Analysts at financial giant JPMorgan say the reduced cost of producing Bitcoin (BTC) may hurt the price of the leading digital asset.
According to a new report, JPMorgan analysts say Bitcoin’s cost of production has dipped from $24,000 in June to $13,000 now, a decrease that may not be so great for the top crypto asset by market cap’s price.
Strategists led by Nikolaos Panigirtzoglou find that the lowered cost of production is most likely due to a decline in electricity use, which they say is related to BTC miners deploying more efficient mining rigs rather than less-efficient miners leaving in droves.

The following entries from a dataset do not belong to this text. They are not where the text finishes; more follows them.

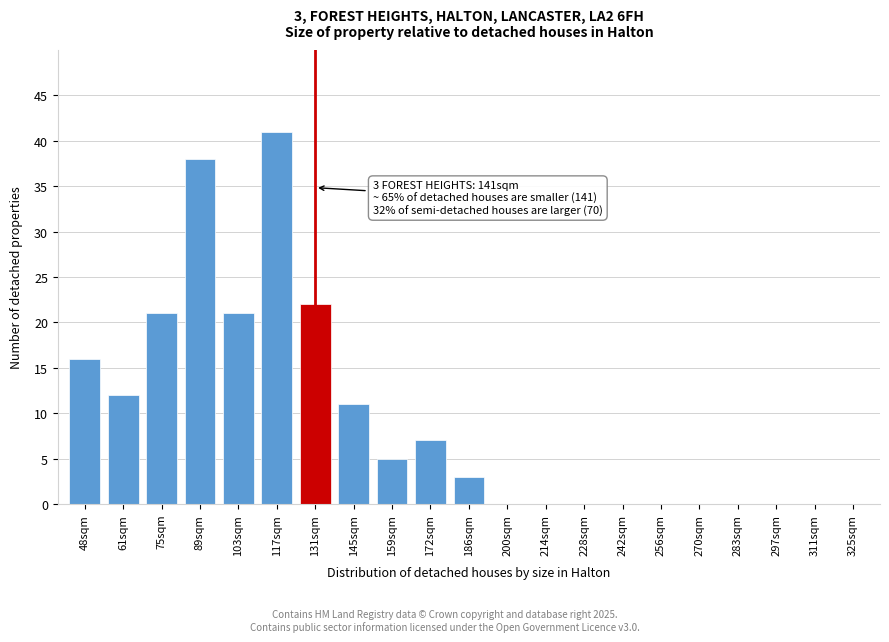

Reading left to right, what are all the values shown in this chart?

48sqm=16	61sqm=12	75sqm=21	89sqm=38	103sqm=21	117sqm=41	131sqm=22	145sqm=11	159sqm=5	172sqm=7	186sqm=3	200sqm=0	214sqm=0	228sqm=0	242sqm=0	256sqm=0	270sqm=0	283sqm=0	297sqm=0	311sqm=0	325sqm=0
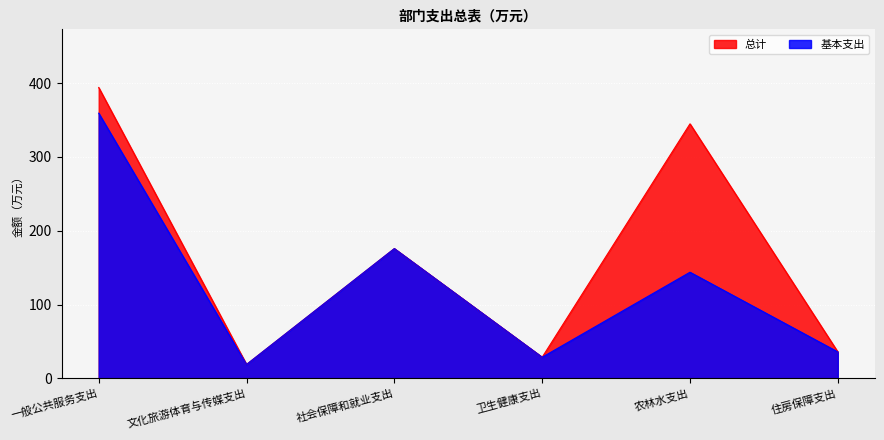

What is the value of the 总计 point at the 1st from the left?

394.0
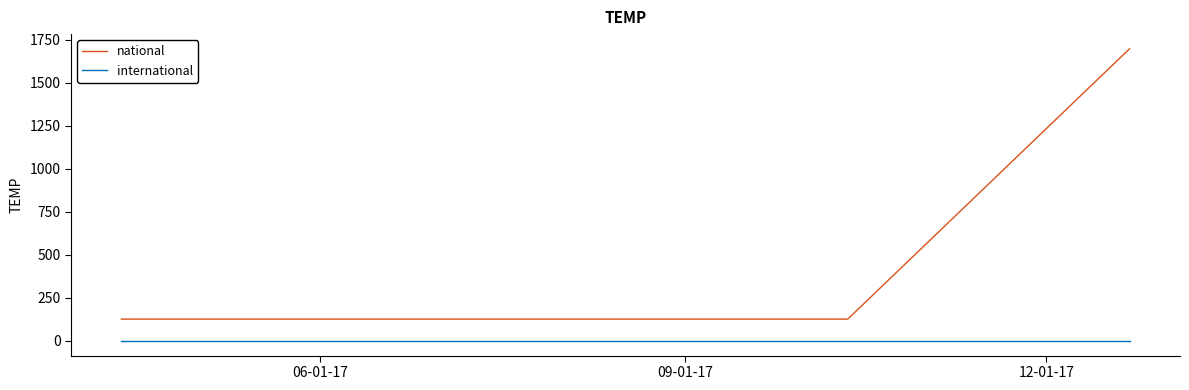

Does the chart display data point markers on the line(s)?

No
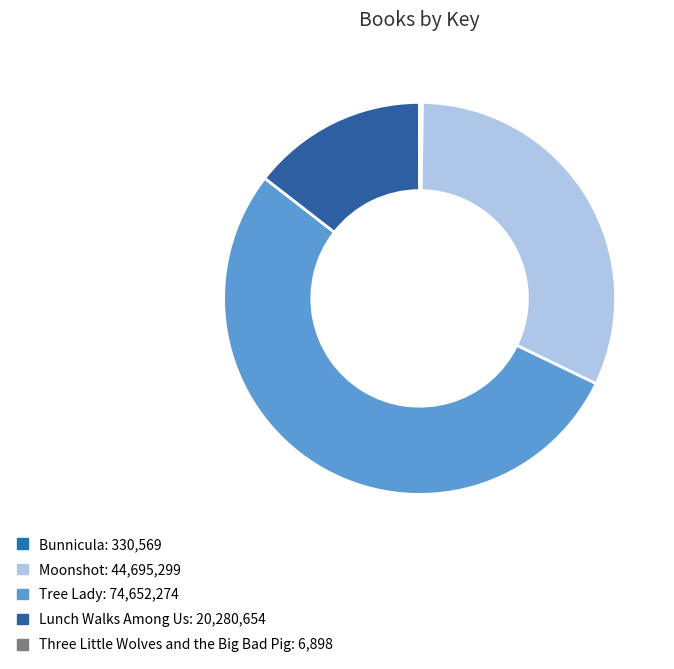

To the nearest percent, what is the difference between the Moonshot and Three Little Wolves and the Big Bad Pig slice percentages?

32%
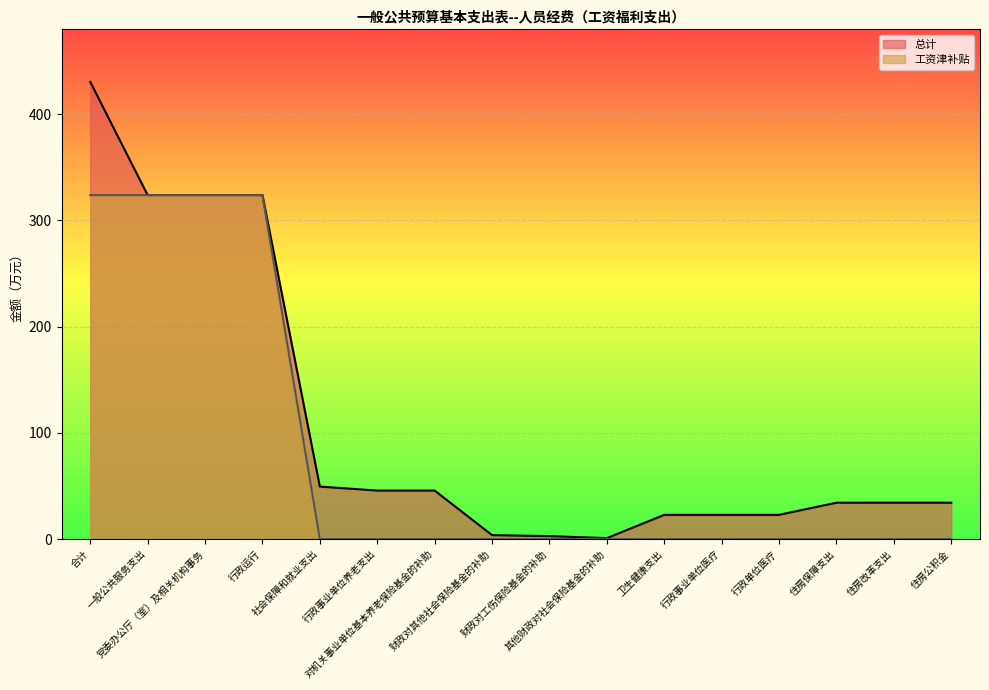

At which category does 总计 reach its first local valley?

其他财政对社会保险基金的补助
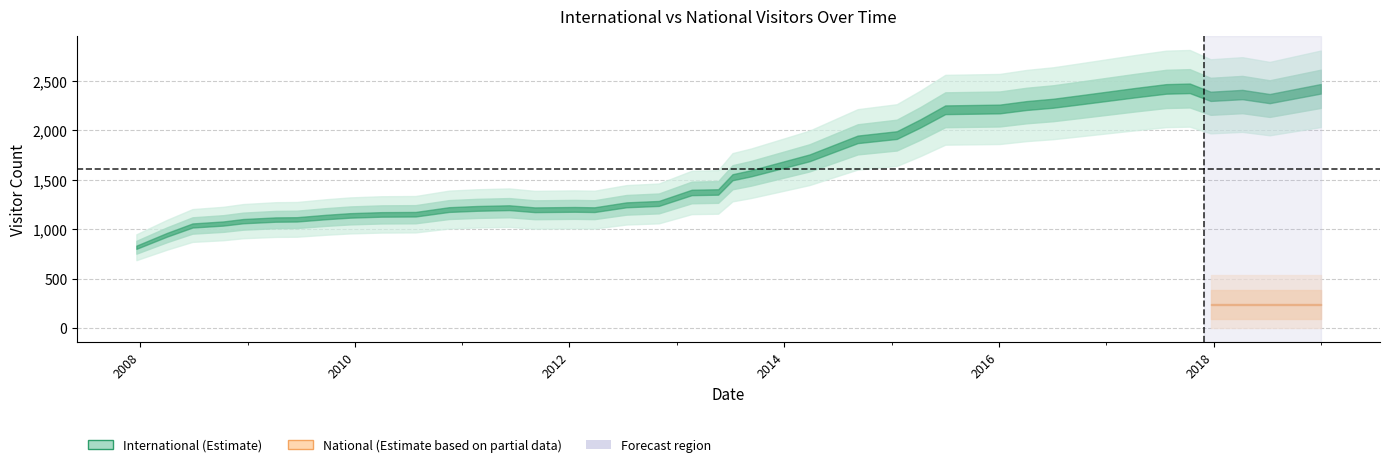

List the series in order of their peak value, lowest first.

national, international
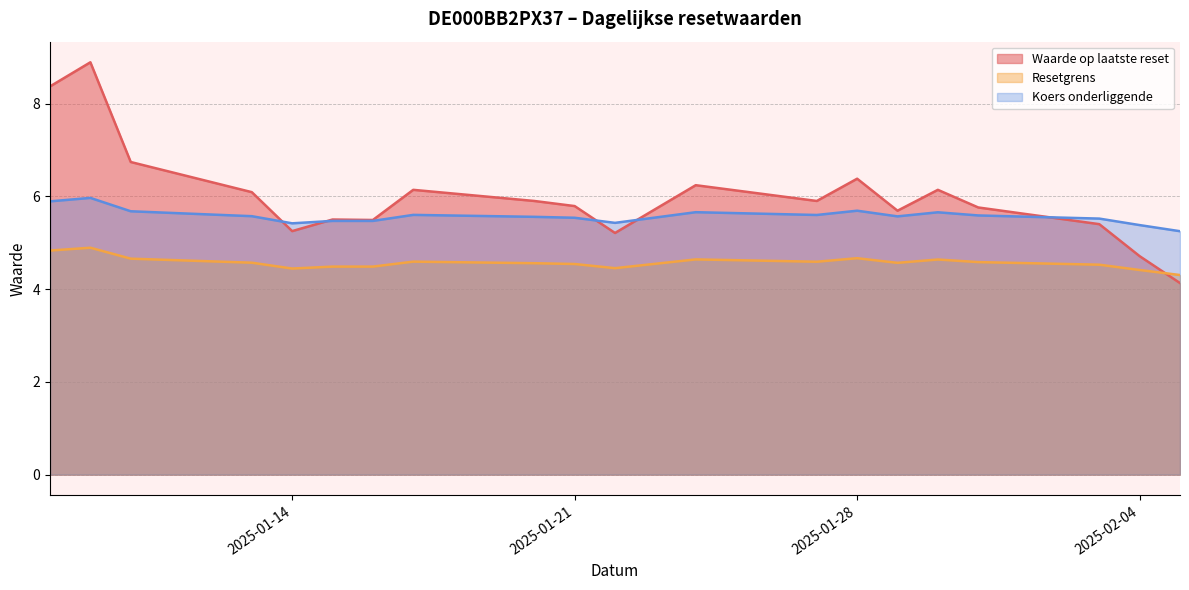

What is the maximum value shown in the chart?

8.9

“While clearly helping miners’ profitability and potentially reducing pressures on miners to sell Bitcoin holdings to raise liquidity or for deleveraging, the decline in the production cost might be perceived as negative for the Bitcoin price outlook going forward.
The production cost is perceived by some market participants as the lower bound of the Bitcoin’s price range in a bear market.”
Last month, the banking giant’s strategists noted the crypto industry’s latest widespread downturn may soon be over as the market’s deleveraging process is nearing its end.
Bitcoin is changing hands at $20,836 at time of writing, a 3.6% increase during the last 24 hours and a 17% uptick from its seven-day low of $17,760.